I think it would surprise a lot of people whose impressions are based more upon the films what an
enchanted place Gondor even in the late Third Age was, populated by a mystical people. In
Return of the King after the defeat of Sauron, among other things the Gondorians give the hobbits magic walking sticks, with the "virtue of finding and returning", wherever you are. This isn't seen as a big deal or anything, it's a fairly casual thing. In the streets of Minas Tirith it's still not uncommon to hear conversations in Sindarin. Right now we're about a thousand years before that time period.
The Gondorians and Northern Dúnedain even
look noticeably different from other men. They age differently, staying in their prime for much longer even if lifespans are not lengthened, are very tall, have olive skin, black hair, and
steel-grey eyes, so distinct that the hobbits thought every man of Gondor looked like Boromir. This should probably be taken as an indication not that they
literally all had identical features to Boromir, but more that the Gondorian look is so foreign that they all kind of looked the same to them. Morwen was called 'Steelsheen' among the Rohirrim for her Gondorian look, and Éomer and Lothíriel's son gained the same epithet. It's
extremely noticeable and remarkable to the Rohirrim.
Also something of a kick in the teeth for a certain tiny strain of LotR fans, the Dúnedain are explicitly
not white in the Anglo-Nordic mold. Just putting that out there.
*(A good post about this which goes into more detail from very good tumblr for LotR stuff in general and Dúnedain stuff in particular.)
Ah, yes, quite. Tell me do those statues come to life to whack their enemies? Build their homes, farm their fields, do something other that just stand there as the largest measuring stick. No? Well, the egyptians did the same thing, They are called the pyramids. The largest vanity project in africa, in ancient times.

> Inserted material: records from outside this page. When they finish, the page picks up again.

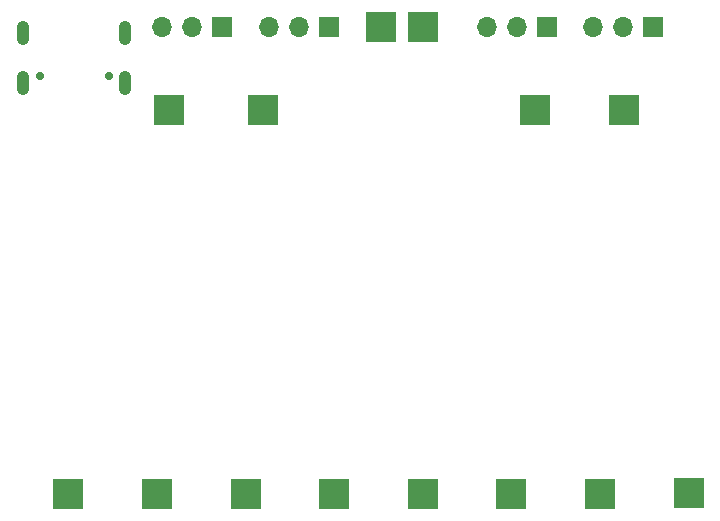
<source format=gbr>
%TF.GenerationSoftware,KiCad,Pcbnew,(6.0.4)*%
%TF.CreationDate,2023-01-21T01:53:36+00:00*%
%TF.ProjectId,Diff_probe,44696666-5f70-4726-9f62-652e6b696361,rev?*%
%TF.SameCoordinates,Original*%
%TF.FileFunction,Soldermask,Bot*%
%TF.FilePolarity,Negative*%
%FSLAX46Y46*%
G04 Gerber Fmt 4.6, Leading zero omitted, Abs format (unit mm)*
G04 Created by KiCad (PCBNEW (6.0.4)) date 2023-01-21 01:53:36*
%MOMM*%
%LPD*%
G01*
G04 APERTURE LIST*
%ADD10R,2.500000X2.500000*%
%ADD11R,1.700000X1.700000*%
%ADD12O,1.700000X1.700000*%
%ADD13C,0.700000*%
%ADD14O,1.050000X2.100000*%
G04 APERTURE END LIST*
D10*
%TO.C,TP11*%
X173000000Y-58500000D03*
%TD*%
D11*
%TO.C,J5*%
X177525000Y-19000000D03*
D12*
X174985000Y-19000000D03*
X172445000Y-19000000D03*
%TD*%
D10*
%TO.C,TP13*%
X167500000Y-26000000D03*
%TD*%
%TO.C,TP4*%
X143000000Y-58500000D03*
%TD*%
%TO.C,TP9*%
X158000000Y-58500000D03*
%TD*%
D11*
%TO.C,J1*%
X141000000Y-19000000D03*
D12*
X138460000Y-19000000D03*
X135920000Y-19000000D03*
%TD*%
D11*
%TO.C,J3*%
X150025000Y-19000000D03*
D12*
X147485000Y-19000000D03*
X144945000Y-19000000D03*
%TD*%
D11*
%TO.C,J4*%
X168500000Y-19000000D03*
D12*
X165960000Y-19000000D03*
X163420000Y-19000000D03*
%TD*%
D13*
%TO.C,J2*%
X131390000Y-23150000D03*
X125610000Y-23150000D03*
D14*
X132820000Y-23680000D03*
X124180000Y-23680000D03*
X132820000Y-19500000D03*
X124180000Y-19500000D03*
%TD*%
D10*
%TO.C,TP10*%
X165500000Y-58500000D03*
%TD*%
%TO.C,TP1*%
X128000000Y-58500000D03*
%TD*%
%TO.C,TP8*%
X154450000Y-19000000D03*
%TD*%
%TO.C,TP6*%
X144500000Y-26000000D03*
%TD*%
%TO.C,TP14*%
X175000000Y-26000000D03*
%TD*%
%TO.C,TP7*%
X158000000Y-19000000D03*
%TD*%
%TO.C,TP12*%
X180500000Y-58462500D03*
%TD*%
%TO.C,TP5*%
X150500000Y-58500000D03*
%TD*%
%TO.C,TP3*%
X136500000Y-26000000D03*
%TD*%
%TO.C,TP2*%
X135500000Y-58500000D03*
%TD*%
M02*

</source>
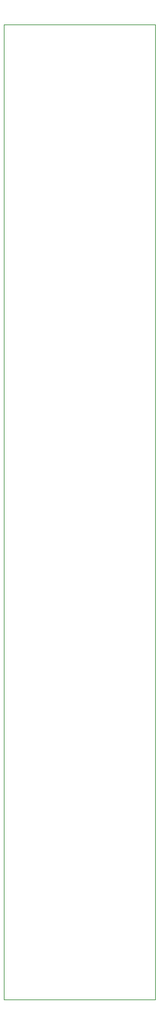
<source format=gbr>
%TF.GenerationSoftware,KiCad,Pcbnew,(5.1.5)-3*%
%TF.CreationDate,2020-03-17T21:30:24+01:00*%
%TF.ProjectId,KicadJE-EuroPowerSupply2-Faceplate,4b696361-644a-4452-9d45-75726f506f77,Rev A*%
%TF.SameCoordinates,Original*%
%TF.FileFunction,Paste,Bot*%
%TF.FilePolarity,Positive*%
%FSLAX46Y46*%
G04 Gerber Fmt 4.6, Leading zero omitted, Abs format (unit mm)*
G04 Created by KiCad (PCBNEW (5.1.5)-3) date 2020-03-17 21:30:24*
%MOMM*%
%LPD*%
G04 APERTURE LIST*
%ADD10C,0.050000*%
G04 APERTURE END LIST*
D10*
X-9000000Y-164000000D02*
X-9000000Y-36000000D01*
X11000000Y-164000000D02*
X-9000000Y-164000000D01*
X11000000Y-36000000D02*
X11000000Y-164000000D01*
X-9000000Y-36000000D02*
X11000000Y-36000000D01*
M02*

</source>
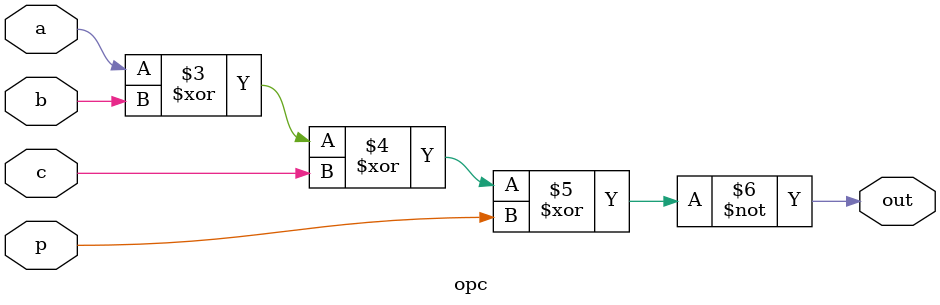
<source format=v>
module opc(
  input a,b,c,p,
  output out);
  assign out=~(a^b^c^p);
endmodule


//TESTBENCH
module opc_tb;
  reg a,b,c,p;
  wire out;
  opc uut(a,b,c,p,out);
  initial begin
    repeat(5)begin
     a=$random;b=$random;c=$random;p=$random;#5;
    end
  end
  initial begin
    $monitor("$time=%0t,a=%b,b=%b,c=%b,p=%b,out=%b",$time,a,b,c,p,out);
  end
endmodule

</source>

The wild men of the Drúedain, who were disliked by the Rohirrim and the Gondorians in latter years but were actually counted amongst the Edain (the original kindred of humans who resisted Morgoth and who the Numenoreans and some others descend), built statues that walked and killed orcs attempting to encroach on their forest. And the Drúedain were primitive savages in comparison to the Numenoreans. Don't underestimate the crafts of the Edain.